● YOUR OBJECTIVE: Your task is to copy each line of the material below that includes "from".

● PROVIDED DATA:
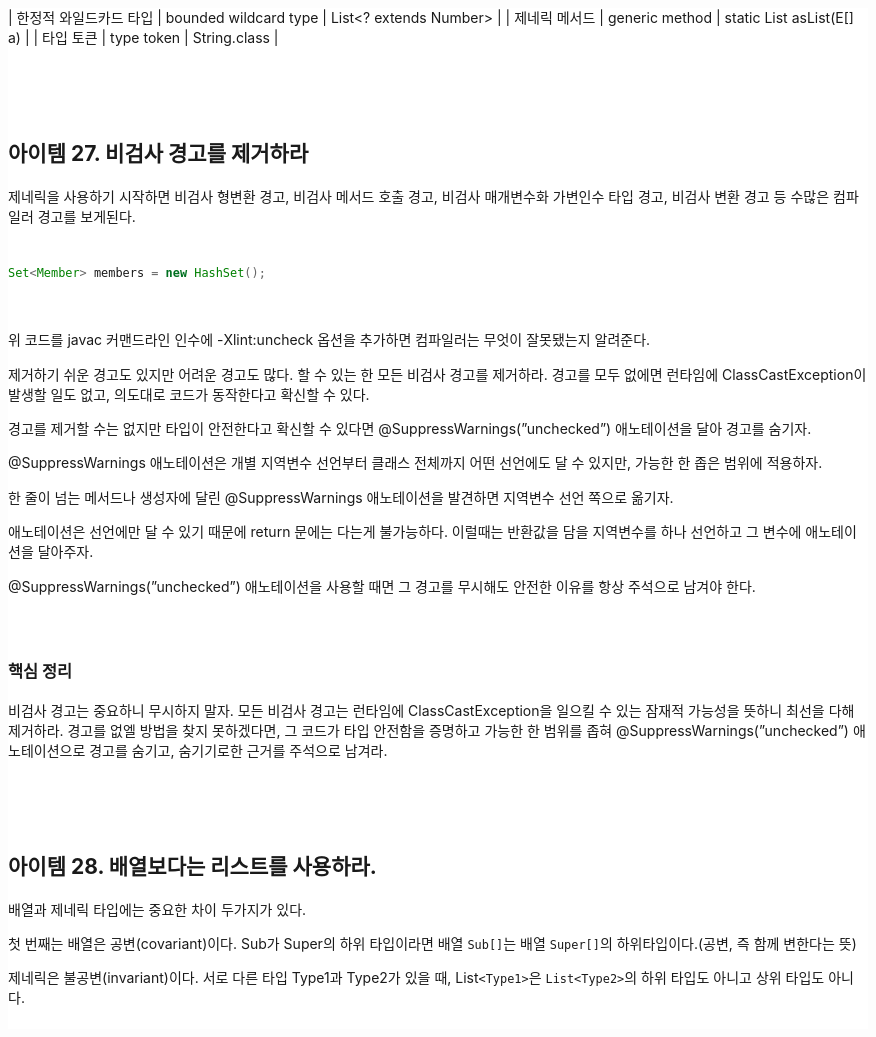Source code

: | 한정적 와일드카드 타입 | bounded wildcard type | List<? extends Number> |
| 제네릭 메서드 | generic method | static<E> List<E> asList(E[] a) |
| 타입 토큰 | type token | String.class |  
<br/>
<br/>
<br/>

## 아이템 27. 비검사 경고를 제거하라

제네릭을 사용하기 시작하면 비검사 형변환 경고, 비검사 메서드 호출 경고, 비검사 매개변수화 가변인수 타입 경고, 비검사 변환 경고 등 수많은 컴파일러 경고를 보게된다.  
<br/>

```java
Set<Member> members = new HashSet();
```
<br/>

위 코드를 javac 커맨드라인 인수에 -Xlint:uncheck 옵션을 추가하면 컴파일러는 무엇이 잘못됐는지 알려준다.  

제거하기 쉬운 경고도 있지만 어려운 경고도 많다. 
할 수 있는 한 모든 비검사 경고를 제거하라. 
경고를 모두 없에면 런타임에 ClassCastException이 발생할 일도 없고, 의도대로 코드가 동작한다고 확신할 수 있다.  

경고를 제거할 수는 없지만 타입이 안전한다고 확신할 수 있다면 @SuppressWarnings(”unchecked”) 애노테이션을 달아 경고를 숨기자.  

@SuppressWarnings 애노테이션은 개별 지역변수 선언부터 클래스  전체까지 어떤 선언에도 달 수 있지만, 가능한 한 좁은 범위에 적용하자.  

한 줄이 넘는 메서드나 생성자에 달린 @SuppressWarnings 애노테이션을 발견하면 지역변수 선언 쪽으로 옮기자.  

애노테이션은 선언에만 달 수 있기 때문에 return 문에는 다는게 불가능하다. 이럴때는 반환값을 담을 지역변수를 하나 선언하고 그 변수에 애노테이션을 달아주자.  

@SuppressWarnings(”unchecked”) 애노테이션을 사용할 때면 그 경고를 무시해도 안전한 이유를 항상 주석으로 남겨야 한다.  
<br/>
<br/>

### 핵심 정리

비검사 경고는 중요하니 무시하지 말자. 
모든 비검사 경고는 런타임에 ClassCastException을 일으킬 수 있는 잠재적 가능성을 뜻하니 최선을 다해 제거하라. 
경고를 없엘 방법을 찾지 못하겠다면, 그 코드가 타입 안전함을 증명하고 가능한 한 범위를 좁혀 @SuppressWarnings(”unchecked”) 애노테이션으로 경고를 숨기고, 숨기기로한 근거를 주석으로 남겨라.  
<br/>
<br/>
<br/>

## 아이템 28. 배열보다는 리스트를 사용하라.

배열과 제네릭 타입에는 중요한 차이 두가지가 있다.  

첫 번째는 배열은 공변(covariant)이다. Sub가 Super의 하위 타입이라면 배열 `Sub[]`는 배열 `Super[]`의 하위타입이다.(공변, 즉 함께 변한다는 뜻)  

제네릭은 불공변(invariant)이다. 서로 다른 타입 Type1과 Type2가 있을 때, List`<Type1>`은  `List<Type2>`의 하위 타입도 아니고 상위 타입도 아니다.  
<br/>
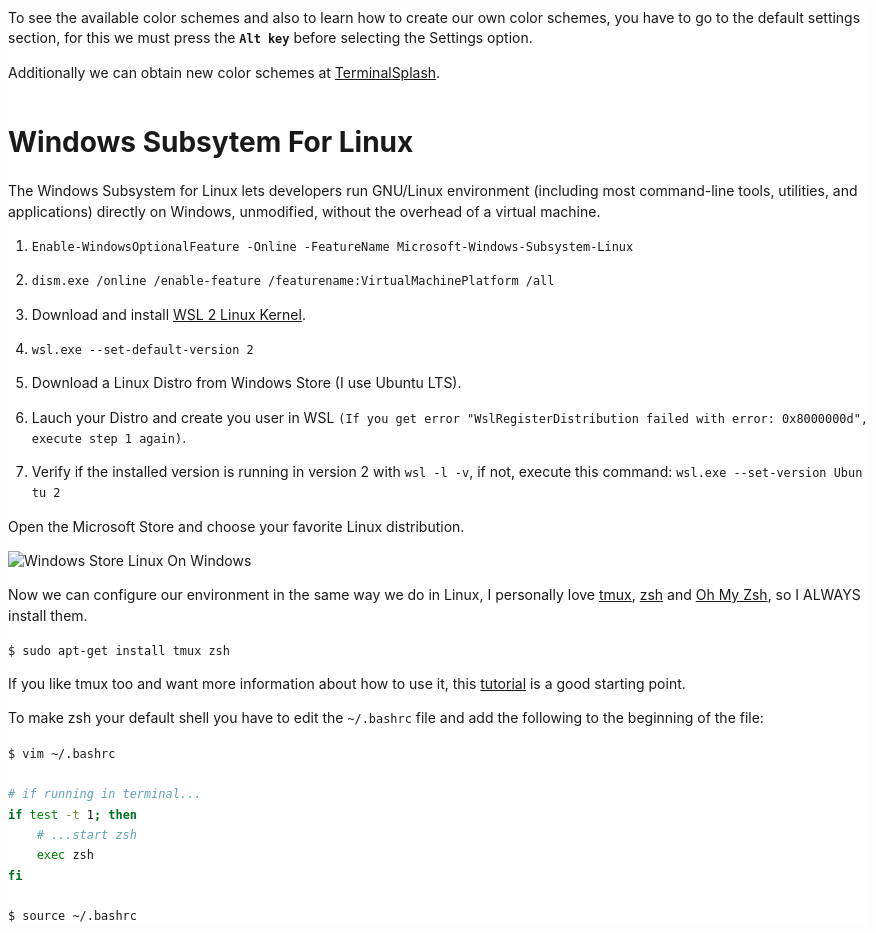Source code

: To see the available color schemes and also to learn how to create our own color schemes, you have to go to the default settings section, for this we must press the **`Alt key`** before selecting the Settings option.

Additionally we can obtain new color schemes at [TerminalSplash](https://terminalsplash.com/).


# Windows Subsytem For Linux

The Windows Subsystem for Linux lets developers run GNU/Linux environment (including most command-line tools, utilities, and applications) directly on Windows, unmodified, without the overhead of a virtual machine.

1. `Enable-WindowsOptionalFeature -Online -FeatureName Microsoft-Windows-Subsystem-Linux`

2. `dism.exe /online /enable-feature /featurename:VirtualMachinePlatform /all`

3. Download and install [WSL 2 Linux Kernel](https://aka.ms/wsl2kernel).

4. `wsl.exe --set-default-version 2`

5. Download a Linux Distro from Windows Store (I use Ubuntu LTS).

6. Lauch your Distro and create you user in WSL `(If you get error "WslRegisterDistribution failed with error: 0x8000000d", execute step 1 again)`.

7. Verify if the installed version is running in version 2 with `wsl -l -v`, if not, execute this command: `wsl.exe --set-version Ubuntu 2`

Open the Microsoft Store and choose your favorite Linux distribution.

![Windows Store Linux On Windows](https://media.slid.es/uploads/35433/images/5487830/pasted-from-clipboard.png)

Now we can configure our environment in the same way we do in Linux, I personally love [tmux](https://github.com/tmux/tmux/wiki), [zsh](https://www.zsh.org/) and [Oh My Zsh](https://ohmyz.sh/), so I ALWAYS install them.

```bash
$ sudo apt-get install tmux zsh​
```

If you like tmux too and want more information about how to use it, this [tutorial](https://www.howtogeek.com/671422/how-to-use-tmux-on-linux-and-why-its-better-than-screen/) is a good starting point.

To make zsh your default shell you have to edit the `~/.bashrc` file and add the following to the beginning of the file:

```bash
$ vim ~/.bashrc

# if running in terminal...
if test -t 1; then
    # ...start zsh
    exec zsh
fi

$ source ~/.bashrc
```
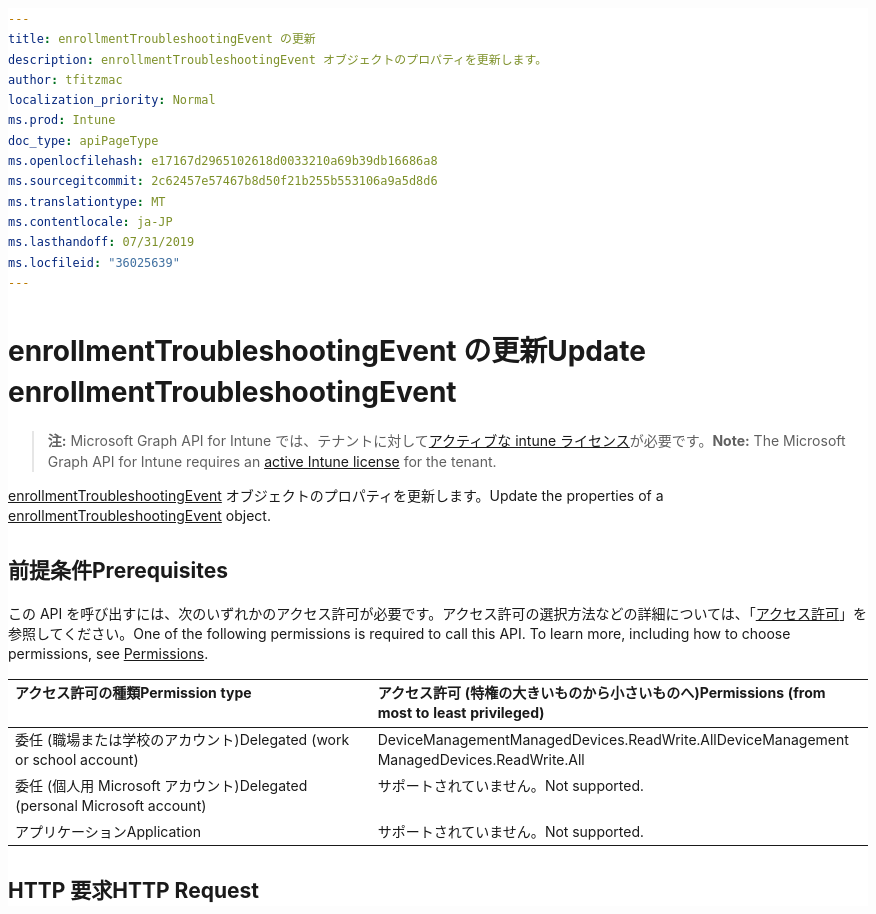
 ```yaml
---
title: enrollmentTroubleshootingEvent の更新
description: enrollmentTroubleshootingEvent オブジェクトのプロパティを更新します。
author: tfitzmac
localization_priority: Normal
ms.prod: Intune
doc_type: apiPageType
ms.openlocfilehash: e17167d2965102618d0033210a69b39db16686a8
ms.sourcegitcommit: 2c62457e57467b8d50f21b255b553106a9a5d8d6
ms.translationtype: MT
ms.contentlocale: ja-JP
ms.lasthandoff: 07/31/2019
ms.locfileid: "36025639"
---
```

# <a name="update-enrollmenttroubleshootingevent"></a><span data-ttu-id="64b48-103">enrollmentTroubleshootingEvent の更新</span><span class="sxs-lookup"><span data-stu-id="64b48-103">Update enrollmentTroubleshootingEvent</span></span>

> <span data-ttu-id="64b48-104">**注:** Microsoft Graph API for Intune では、テナントに対して[アクティブな intune ライセンス](https://go.microsoft.com/fwlink/?linkid=839381)が必要です。</span><span class="sxs-lookup"><span data-stu-id="64b48-104">**Note:** The Microsoft Graph API for Intune requires an [active Intune license](https://go.microsoft.com/fwlink/?linkid=839381) for the tenant.</span></span>

<span data-ttu-id="64b48-105">[enrollmentTroubleshootingEvent](../resources/intune-troubleshooting-enrollmenttroubleshootingevent.md) オブジェクトのプロパティを更新します。</span><span class="sxs-lookup"><span data-stu-id="64b48-105">Update the properties of a [enrollmentTroubleshootingEvent](../resources/intune-troubleshooting-enrollmenttroubleshootingevent.md) object.</span></span>

## <a name="prerequisites"></a><span data-ttu-id="64b48-106">前提条件</span><span class="sxs-lookup"><span data-stu-id="64b48-106">Prerequisites</span></span>
<span data-ttu-id="64b48-p101">この API を呼び出すには、次のいずれかのアクセス許可が必要です。アクセス許可の選択方法などの詳細については、「[アクセス許可](/graph/permissions-reference)」を参照してください。</span><span class="sxs-lookup"><span data-stu-id="64b48-p101">One of the following permissions is required to call this API. To learn more, including how to choose permissions, see [Permissions](/graph/permissions-reference).</span></span>

|<span data-ttu-id="64b48-109">アクセス許可の種類</span><span class="sxs-lookup"><span data-stu-id="64b48-109">Permission type</span></span>|<span data-ttu-id="64b48-110">アクセス許可 (特権の大きいものから小さいものへ)</span><span class="sxs-lookup"><span data-stu-id="64b48-110">Permissions (from most to least privileged)</span></span>|
|:---|:---|
|<span data-ttu-id="64b48-111">委任 (職場または学校のアカウント)</span><span class="sxs-lookup"><span data-stu-id="64b48-111">Delegated (work or school account)</span></span>|<span data-ttu-id="64b48-112">DeviceManagementManagedDevices.ReadWrite.All</span><span class="sxs-lookup"><span data-stu-id="64b48-112">DeviceManagementManagedDevices.ReadWrite.All</span></span>|
|<span data-ttu-id="64b48-113">委任 (個人用 Microsoft アカウント)</span><span class="sxs-lookup"><span data-stu-id="64b48-113">Delegated (personal Microsoft account)</span></span>|<span data-ttu-id="64b48-114">サポートされていません。</span><span class="sxs-lookup"><span data-stu-id="64b48-114">Not supported.</span></span>|
|<span data-ttu-id="64b48-115">アプリケーション</span><span class="sxs-lookup"><span data-stu-id="64b48-115">Application</span></span>|<span data-ttu-id="64b48-116">サポートされていません。</span><span class="sxs-lookup"><span data-stu-id="64b48-116">Not supported.</span></span>|

## <a name="http-request"></a><span data-ttu-id="64b48-117">HTTP 要求</span><span class="sxs-lookup"><span data-stu-id="64b48-117">HTTP Request</span></span>
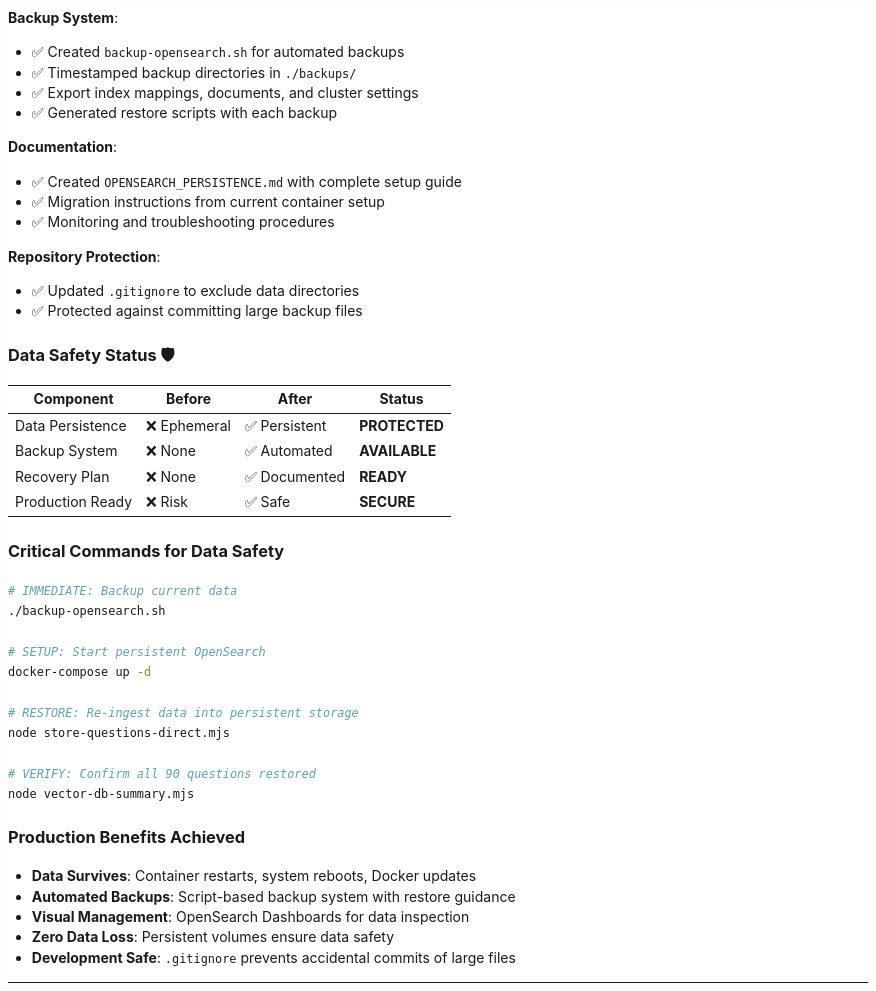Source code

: **Backup System**:

-   ✅ Created `backup-opensearch.sh` for automated backups
-   ✅ Timestamped backup directories in `./backups/`
-   ✅ Export index mappings, documents, and cluster settings
-   ✅ Generated restore scripts with each backup

**Documentation**:

-   ✅ Created `OPENSEARCH_PERSISTENCE.md` with complete setup guide
-   ✅ Migration instructions from current container setup
-   ✅ Monitoring and troubleshooting procedures

**Repository Protection**:

-   ✅ Updated `.gitignore` to exclude data directories
-   ✅ Protected against committing large backup files

### **Data Safety Status** 🛡️

| Component        | Before       | After         | Status        |
| ---------------- | ------------ | ------------- | ------------- |
| Data Persistence | ❌ Ephemeral | ✅ Persistent | **PROTECTED** |
| Backup System    | ❌ None      | ✅ Automated  | **AVAILABLE** |
| Recovery Plan    | ❌ None      | ✅ Documented | **READY**     |
| Production Ready | ❌ Risk      | ✅ Safe       | **SECURE**    |

### **Critical Commands for Data Safety**

```bash
# IMMEDIATE: Backup current data
./backup-opensearch.sh

# SETUP: Start persistent OpenSearch
docker-compose up -d

# RESTORE: Re-ingest data into persistent storage
node store-questions-direct.mjs

# VERIFY: Confirm all 90 questions restored
node vector-db-summary.mjs
```

### **Production Benefits Achieved**

-   **Data Survives**: Container restarts, system reboots, Docker updates
-   **Automated Backups**: Script-based backup system with restore guidance
-   **Visual Management**: OpenSearch Dashboards for data inspection
-   **Zero Data Loss**: Persistent volumes ensure data safety
-   **Development Safe**: `.gitignore` prevents accidental commits of large files

---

● COMPLETED EXERCISE:
5. Download a Linux Distro from Windows Store (I use Ubuntu LTS).
![Windows Store Linux On Windows](https://media.slid.es/uploads/35433/images/5487830/pasted-from-clipboard.png)
|<span data-ttu-id="64b48-109">アクセス許可の種類</span><span class="sxs-lookup"><span data-stu-id="64b48-109">Permission type</span></span>|<span data-ttu-id="64b48-110">アクセス許可 (特権の大きいものから小さいものへ)</span><span class="sxs-lookup"><span data-stu-id="64b48-110">Permissions (from most to least privileged)</span></span>|
-   ✅ Migration instructions from current container setup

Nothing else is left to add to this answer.